Citation
Awang, Mohammad Ewan and Omar, Noritah
(2016)
Agency through Hindu spirituality in K.S. Maniam's The Return.
Journal of Language and Communication, 3 (2).
pp. 171-180.
ISSN 2289-649X
Abstract
Hinduism plays an integral role in the Malaysian Indian identity construction. Its philosophical and spiritual tenets provide a crucial epistemic understanding of selfhood and existence to the Malaysian Indians for them to live a meaningful and flourishing life. Nonetheless, there is a perceived lack of discussion on the transformative role of Hinduism to the Malaysian Indians. The existing body of research predominantly views Hinduism as an outward representation of the Malaysian Indian identity through its religious festivals, rituals, and ceremonies. Hinduism is deemed to either exacerbate their sense of alienation and marginalization in Malaysia or reiterate the community’s nostalgic longing for Mother India. In this line of thought, religion is said to lack the capacity to grant agency to the Malaysian Indians. This article explores how these views are challenged by K.S. Maniam, a Malaysian Indian author who explores the transformative capacity of Hindu philosophy and spirituality to the Indian community in his literary works. Using Maniam’s first novel, The Return (1982), this article explores the transformative role of spirituality in bestowing the Malaysian Indians an alternative form of agency. Maniam’s narrative strategies reflect the Indian philosophy, Advaita Vedanta which stresses on the concept of “oneness” and the obliteration of the self-other and subject-object duality. Indian philosophy of space, time, reality and selfhood are woven into and embodied by one of the novel’s main characters, Periathai.
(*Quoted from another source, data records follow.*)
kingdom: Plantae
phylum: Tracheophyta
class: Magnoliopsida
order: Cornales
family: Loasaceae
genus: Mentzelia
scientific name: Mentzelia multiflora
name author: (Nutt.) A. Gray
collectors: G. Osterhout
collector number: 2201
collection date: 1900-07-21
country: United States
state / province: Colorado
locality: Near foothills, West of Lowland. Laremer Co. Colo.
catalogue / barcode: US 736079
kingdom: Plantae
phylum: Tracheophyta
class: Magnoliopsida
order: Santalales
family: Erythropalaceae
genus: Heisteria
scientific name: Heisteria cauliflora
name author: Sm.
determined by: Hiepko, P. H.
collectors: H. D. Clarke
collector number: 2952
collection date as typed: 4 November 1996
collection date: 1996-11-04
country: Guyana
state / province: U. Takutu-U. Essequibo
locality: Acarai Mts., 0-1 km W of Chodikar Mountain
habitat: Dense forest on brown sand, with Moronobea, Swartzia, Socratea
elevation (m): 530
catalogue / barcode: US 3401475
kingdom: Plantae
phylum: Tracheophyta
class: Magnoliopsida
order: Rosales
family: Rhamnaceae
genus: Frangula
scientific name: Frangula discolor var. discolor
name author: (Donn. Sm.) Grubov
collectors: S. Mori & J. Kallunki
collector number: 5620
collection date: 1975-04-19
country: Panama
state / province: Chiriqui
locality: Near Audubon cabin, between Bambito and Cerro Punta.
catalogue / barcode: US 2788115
Periathai attains the highest form of Hindu identity, Atman or True Self through spiritual knowledge, rituals, and self-reflexivity. This article suggests adherence to Hinduism provides the Malaysian Indians the agency to transcend the corporeal and physical realms, deconstruct the normative view of Hinduism as an ethnocentric religious nostalgia for India, and challenge the idea that religion further aggravates the Malaysian Indian sense of marginalization and displacement.